BEGIN Supplied records
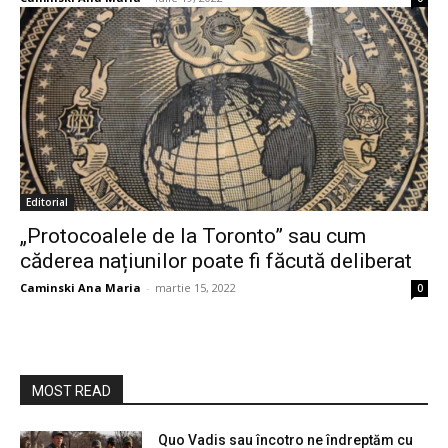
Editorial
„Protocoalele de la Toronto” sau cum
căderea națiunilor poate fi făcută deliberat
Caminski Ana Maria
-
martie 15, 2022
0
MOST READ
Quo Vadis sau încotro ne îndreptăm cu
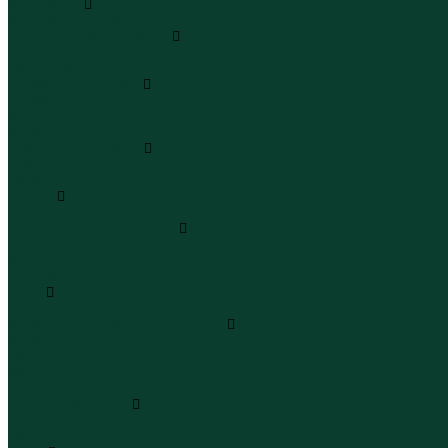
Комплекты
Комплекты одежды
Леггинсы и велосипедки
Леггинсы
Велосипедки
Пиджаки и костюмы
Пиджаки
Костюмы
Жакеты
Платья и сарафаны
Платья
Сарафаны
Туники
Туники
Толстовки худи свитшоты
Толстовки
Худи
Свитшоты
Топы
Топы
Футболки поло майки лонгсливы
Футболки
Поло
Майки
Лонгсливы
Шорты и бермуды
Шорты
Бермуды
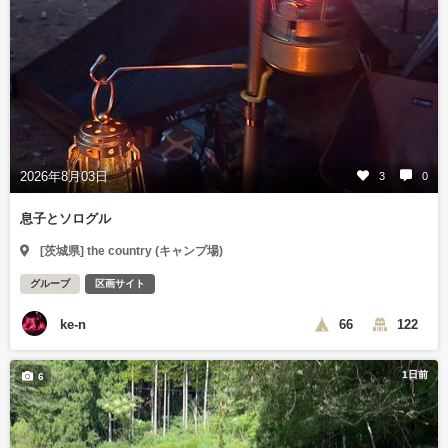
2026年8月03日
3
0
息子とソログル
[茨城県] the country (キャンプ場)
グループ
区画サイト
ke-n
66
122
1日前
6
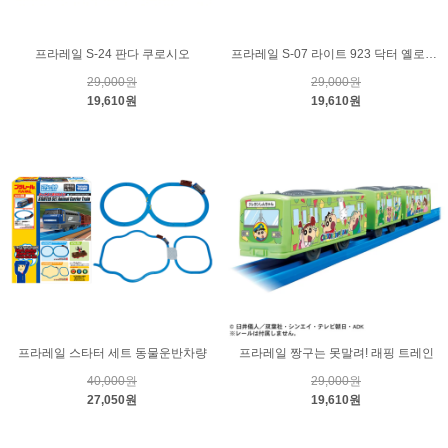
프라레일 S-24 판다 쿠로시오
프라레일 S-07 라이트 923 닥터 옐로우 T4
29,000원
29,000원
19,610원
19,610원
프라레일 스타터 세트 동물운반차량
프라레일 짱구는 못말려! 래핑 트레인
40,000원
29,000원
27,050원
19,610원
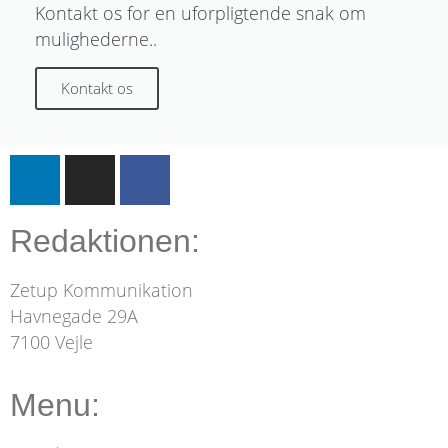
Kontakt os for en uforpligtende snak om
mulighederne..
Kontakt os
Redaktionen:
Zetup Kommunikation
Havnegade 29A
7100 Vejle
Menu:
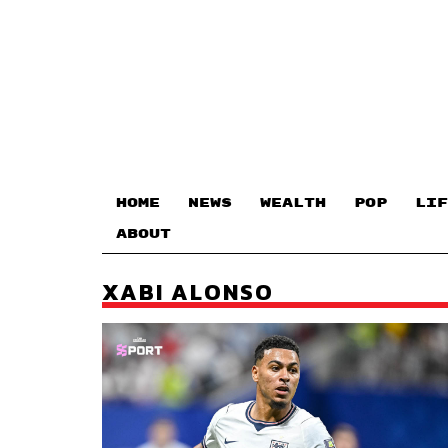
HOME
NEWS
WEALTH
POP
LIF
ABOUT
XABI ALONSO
END Supplied records
BEGIN Supplied records
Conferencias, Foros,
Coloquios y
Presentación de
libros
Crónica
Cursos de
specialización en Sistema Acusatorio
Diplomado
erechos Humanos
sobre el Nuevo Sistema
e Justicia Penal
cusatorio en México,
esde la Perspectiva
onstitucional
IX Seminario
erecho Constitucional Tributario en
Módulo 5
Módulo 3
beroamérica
END Supplied records
The task
Return each line of the material above that contains the string "프라레일". The match is case-sensitive.

Exercise response
프라레일 S-24 판다 쿠로시오
프라레일 S-07 라이트 923 닥터 옐로우 T4
프라레일 스타터 세트 동물운반차량
프라레일 짱구는 못말려! 래핑 트레인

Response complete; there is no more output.